Data for processing
· · · · ·
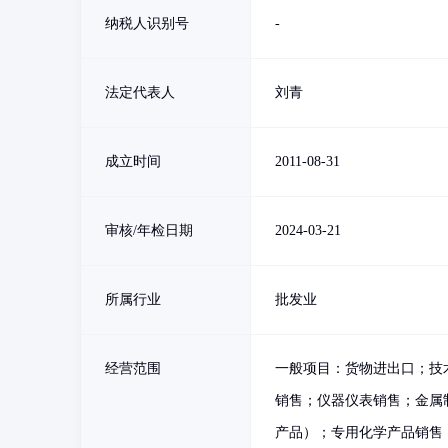
纳税人识别号
-
法定代表人
刘青
成立时间
2011-08-31
审核/年检日期
2024-03-21
所属行业
批发业
经营范围
一般项目：货物进出口；技
销售；仪器仪表销售；金属
产品）；专用化学产品销售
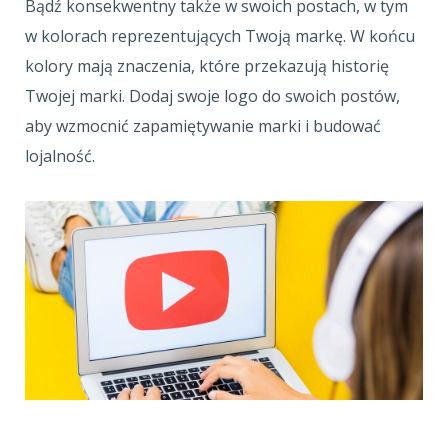
Bądź konsekwentny także w swoich postach, w tym
w kolorach reprezentujących Twoją markę. W końcu
kolory mają znaczenia, które przekazują historię
Twojej marki. Dodaj swoje logo do swoich postów,
aby wzmocnić zapamiętywanie marki i budować
lojalność.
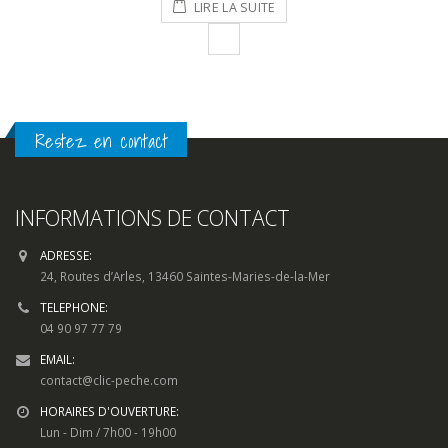
LIRE LA SUITE
Restez en contact
INFORMATIONS DE CONTACT
ADRESSE:
24, Routes d’Arles, 13460 Saintes-Maries-de-la-Mer
TELEPHONE:
04 90 97 77 79
EMAIL:
contact@clic-peche.com
HORAIRES D'OUVERTURE:
Lun - Dim / 7h00 - 19h00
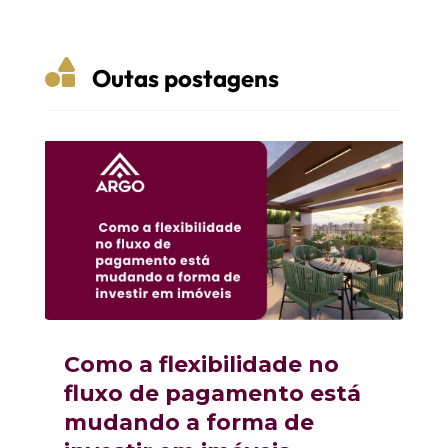

Outas postagens
Como a flexibilidade no
fluxo de pagamento está
mudando a forma de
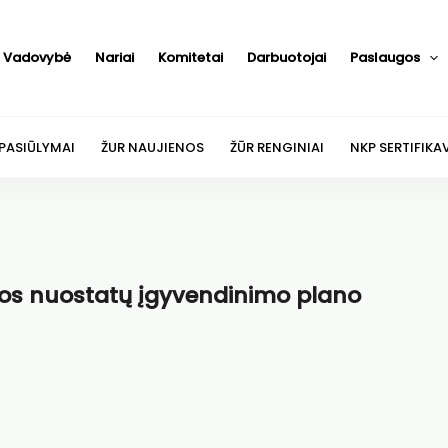
Vadovybė
Nariai
Komitetai
Darbuotojai
Paslaugos
 PASIŪLYMAI
ŽUR NAUJIENOS
ŽŪR RENGINIAI
NKP SERTIFIKA
os nuostatų įgyvendinimo plano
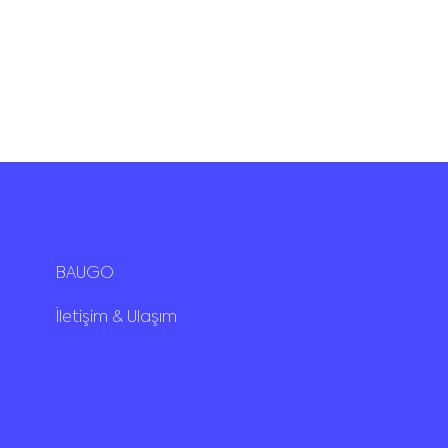
BAUGO
İletişim & Ulaşım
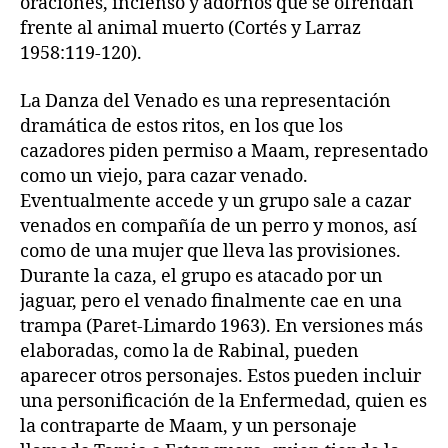
oraciones, incienso y adornos que se ofrendan
frente al animal muerto (Cortés y Larraz
1958:119-120).
La Danza del Venado es una representación
dramática de estos ritos, en los que los
cazadores piden permiso a Maam, representado
como un viejo, para cazar venado.
Eventualmente accede y un grupo sale a cazar
venados en compañía de un perro y monos, así
como de una mujer que lleva las provisiones.
Durante la caza, el grupo es atacado por un
jaguar, pero el venado finalmente cae en una
trampa (Paret-Limardo 1963). En versiones más
elaboradas, como la de Rabinal, pueden
aparecer otros personajes. Estos pueden incluir
una personificación de la Enfermedad, quien es
la contraparte de Maam, y un personaje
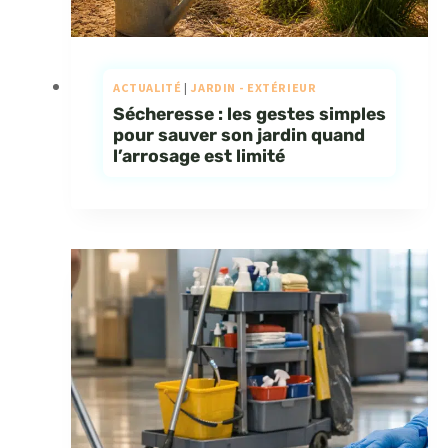
ACTUALITÉ
|
JARDIN - EXTÉRIEUR
Sécheresse : les gestes simples
pour sauver son jardin quand
l’arrosage est limité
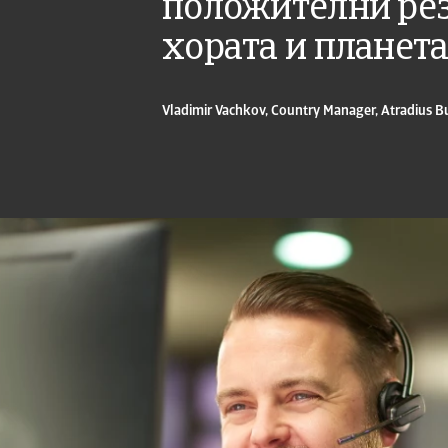
положителни рез
хората и планета
Vladimir Vachkov, Country Manager, Atradius B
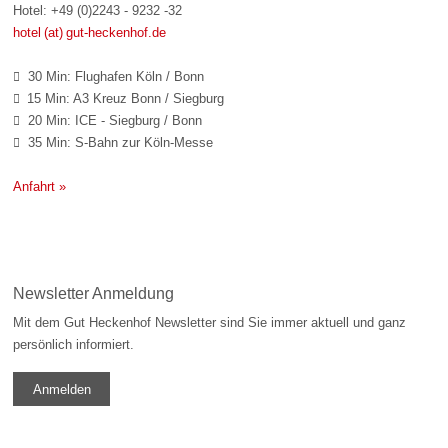
Hotel: +49 (0)2243 - 9232 -32
hotel (at) gut-heckenhof.de
30 Min: Flughafen Köln / Bonn

15 Min: A3 Kreuz Bonn / Siegburg

20 Min: ICE - Siegburg / Bonn

35 Min: S-Bahn zur Köln-Messe

Anfahrt »
Newsletter Anmeldung
Mit dem Gut Heckenhof Newsletter sind Sie immer aktuell und ganz
persönlich informiert.
Anmelden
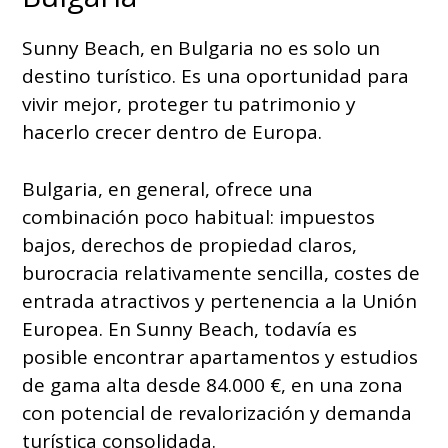
Sunny Beach, en Bulgaria no es solo un
destino turístico. Es una oportunidad para
vivir mejor, proteger tu patrimonio y
hacerlo crecer dentro de Europa.
Bulgaria, en general, ofrece una
combinación poco habitual: impuestos
bajos, derechos de propiedad claros,
burocracia relativamente sencilla, costes de
entrada atractivos y pertenencia a la Unión
Europea. En Sunny Beach, todavía es
posible encontrar apartamentos y estudios
de gama alta desde 84.000 €, en una zona
con potencial de revalorización y demanda
turística consolidada.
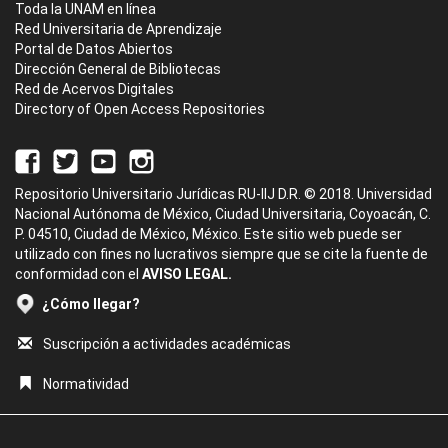
Toda la UNAM en línea
Red Universitaria de Aprendizaje
Portal de Datos Abiertos
Dirección General de Bibliotecas
Red de Acervos Digitales
Directory of Open Access Repositories
Repositorio Universitario Jurídicas RU-IIJ D.R. © 2018. Universidad
Nacional Autónoma de México, Ciudad Universitaria, Coyoacán, C.
P. 04510, Ciudad de México, México. Este sitio web puede ser
utilizado con fines no lucrativos siempre que se cite la fuente de
conformidad con el
AVISO LEGAL.
¿Cómo llegar?
Suscripción a actividades académicas
Normatividad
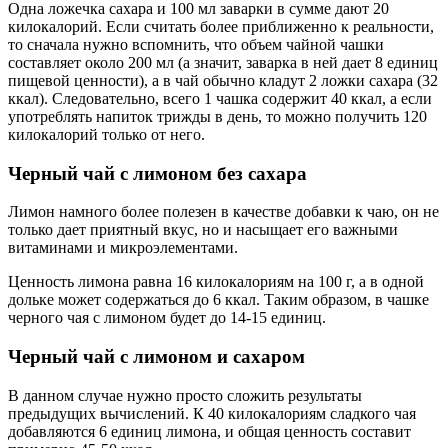
Одна ложечка сахара и 100 мл заварки в сумме дают 20
килокалорий. Если считать более приближенно к реальности,
то сначала нужно вспомнить, что объем чайной чашки
составляет около 200 мл (а значит, заварка в ней дает 8 единиц
пищевой ценности), а в чай обычно кладут 2 ложки сахара (32
ккал). Следовательно, всего 1 чашка содержит 40 ккал, а если
употреблять напиток трижды в день, то можно получить 120
килокалорий только от него.
Черный чай с лимоном без сахара
Лимон намного более полезен в качестве добавки к чаю, он не
только дает приятный вкус, но и насыщает его важными
витаминами и микроэлементами.
Ценность лимона равна 16 килокалориям на 100 г, а в одной
дольке может содержаться до 6 ккал. Таким образом, в чашке
черного чая с лимоном будет до 14-15 единиц.
Черный чай с лимоном и сахаром
В данном случае нужно просто сложить результаты
предыдущих вычислений. К 40 килокалориям сладкого чая
добавляются 6 единиц лимона, и общая ценность составит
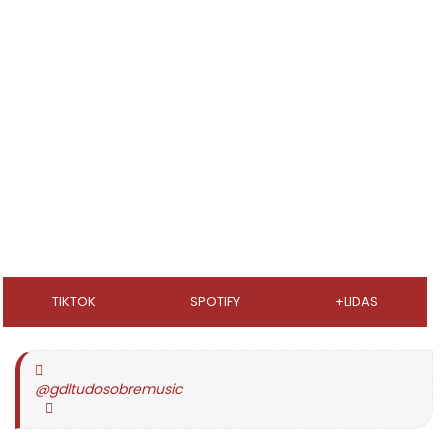
TIKTOK
SPOTIFY
+LIDAS
@gdltudosobremusic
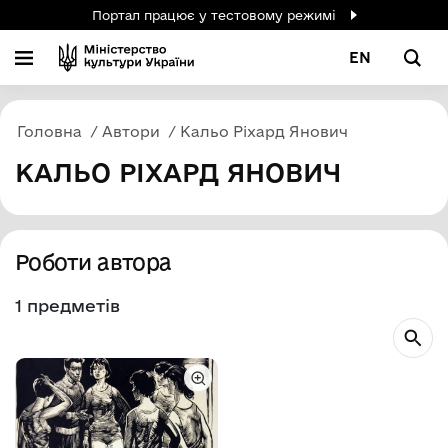
Портал працює у тестовому режимі
EN
Головна
Автори
Кальо Ріхард Янович
КАЛЬО РІХАРД ЯНОВИЧ
Роботи автора
1 предметів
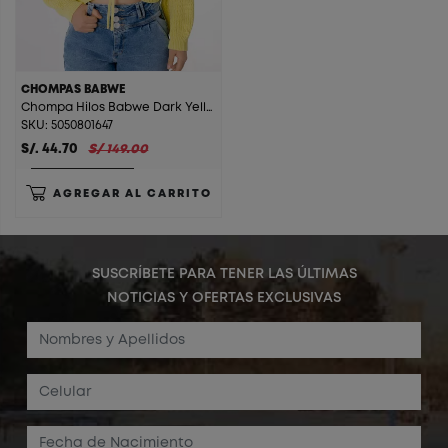
CHOMPAS BABWE
Chompa Hilos Babwe Dark Yellow
SKU: 5050801647
S/. 44.70
S/ 149.00
AGREGAR AL CARRITO
SUSCRÍBETE PARA TENER LAS ÚLTIMAS
NOTICIAS Y OFERTAS EXCLUSIVAS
· · · · ·
Work required
Excluding all images, transcribe the material word for word.

Answer space
纳税人识别号
-
法定代表人
刘青
成立时间
2011-08-31
审核/年检日期
2024-03-21
所属行业
批发业
经营范围
一般项目：货物进出口；技
销售；仪器仪表销售；金属
产品）；专用化学产品销售
Bądź konsekwentny także w swoich postach, w tym
w kolorach reprezentujących Twoją markę. W końcu
kolory mają znaczenia, które przekazują historię
Twojej marki. Dodaj swoje logo do swoich postów,
aby wzmocnić zapamiętywanie marki i budować
lojalność.
LIRE LA SUITE
Restez en contact
INFORMATIONS DE CONTACT
ADRESSE:
24, Routes d’Arles, 13460 Saintes-Maries-de-la-Mer
TELEPHONE:
04 90 97 77 79
EMAIL:
contact@clic-peche.com
HORAIRES D'OUVERTURE:
Lun - Dim / 7h00 - 19h00

Outas postagens
Como a flexibilidade no
fluxo de pagamento está
mudando a forma de
Vadovybė
Nariai
Komitetai
Darbuotojai
Paslaugos
 PASIŪLYMAI
ŽUR NAUJIENOS
ŽŪR RENGINIAI
NKP SERTIFIKA
os nuostatų įgyvendinimo plano
BAUGO
İletişim & Ulaşım
oraciones, incienso y adornos que se ofrendan
frente al animal muerto (Cortés y Larraz
1958:119-120).
La Danza del Venado es una representación
dramática de estos ritos, en los que los
cazadores piden permiso a Maam, representado
como un viejo, para cazar venado.
Eventualmente accede y un grupo sale a cazar
venados en compañía de un perro y monos, así
como de una mujer que lleva las provisiones.
Durante la caza, el grupo es atacado por un
jaguar, pero el venado finalmente cae en una
trampa (Paret-Limardo 1963). En versiones más
elaboradas, como la de Rabinal, pueden
aparecer otros personajes. Estos pueden incluir
una personificación de la Enfermedad, quien es
la contraparte de Maam, y un personaje
ACTUALITÉ
|
JARDIN - EXTÉRIEUR
Sécheresse : les gestes simples
pour sauver son jardin quand
l’arrosage est limité
положителни рез
хората и планета
Vladimir Vachkov, Country Manager, Atradius B
Hotel: +49 (0)2243 - 9232 -32
hotel (at) gut-heckenhof.de
30 Min: Flughafen Köln / Bonn

15 Min: A3 Kreuz Bonn / Siegburg

20 Min: ICE - Siegburg / Bonn

35 Min: S-Bahn zur Köln-Messe

Anfahrt »
Newsletter Anmeldung
Mit dem Gut Heckenhof Newsletter sind Sie immer aktuell und ganz
persönlich informiert.
Anmelden
Sunny Beach, en Bulgaria no es solo un
destino turístico. Es una oportunidad para
vivir mejor, proteger tu patrimonio y
hacerlo crecer dentro de Europa.
Bulgaria, en general, ofrece una
combinación poco habitual: impuestos
bajos, derechos de propiedad claros,
burocracia relativamente sencilla, costes de
entrada atractivos y pertenencia a la Unión
Europea. En Sunny Beach, todavía es
posible encontrar apartamentos y estudios
de gama alta desde 84.000 €, en una zona
con potencial de revalorización y demanda
turística consolidada.
Toda la UNAM en línea
Red Universitaria de Aprendizaje
Portal de Datos Abiertos
Dirección General de Bibliotecas
Red de Acervos Digitales
Directory of Open Access Repositories
Repositorio Universitario Jurídicas RU-IIJ D.R. © 2018. Universidad
Nacional Autónoma de México, Ciudad Universitaria, Coyoacán, C.
P. 04510, Ciudad de México, México. Este sitio web puede ser
utilizado con fines no lucrativos siempre que se cite la fuente de
conformidad con el
AVISO LEGAL.
¿Cómo llegar?
Suscripción a actividades académicas
Normatividad
Одна ложечка сахара и 100 мл заварки в сумме дают 20
килокалорий. Если считать более приближенно к реальности,
то сначала нужно вспомнить, что объем чайной чашки
составляет около 200 мл (а значит, заварка в ней дает 8 единиц
пищевой ценности), а в чай обычно кладут 2 ложки сахара (32
ккал). Следовательно, всего 1 чашка содержит 40 ккал, а если
употреблять напиток трижды в день, то можно получить 120
килокалорий только от него.
Черный чай с лимоном без сахара
Лимон намного более полезен в качестве добавки к чаю, он не
только дает приятный вкус, но и насыщает его важными
витаминами и микроэлементами.
Ценность лимона равна 16 килокалориям на 100 г, а в одной
дольке может содержаться до 6 ккал. Таким образом, в чашке
черного чая с лимоном будет до 14-15 единиц.
Черный чай с лимоном и сахаром
В данном случае нужно просто сложить результаты
предыдущих вычислений. К 40 килокалориям сладкого чая
добавляются 6 единиц лимона, и общая ценность составит
TIKTOK
SPOTIFY
+LIDAS
@gdltudosobremusic
Портал працює у тестовому режимі
EN
Головна
Автори
Кальо Ріхард Янович
КАЛЬО РІХАРД ЯНОВИЧ
Роботи автора
1 предметів
CHOMPAS BABWE
Chompa Hilos Babwe Dark Yellow
SKU: 5050801647
S/. 44.70
S/ 149.00
AGREGAR AL CARRITO
SUSCRÍBETE PARA TENER LAS ÚLTIMAS
NOTICIAS Y OFERTAS EXCLUSIVAS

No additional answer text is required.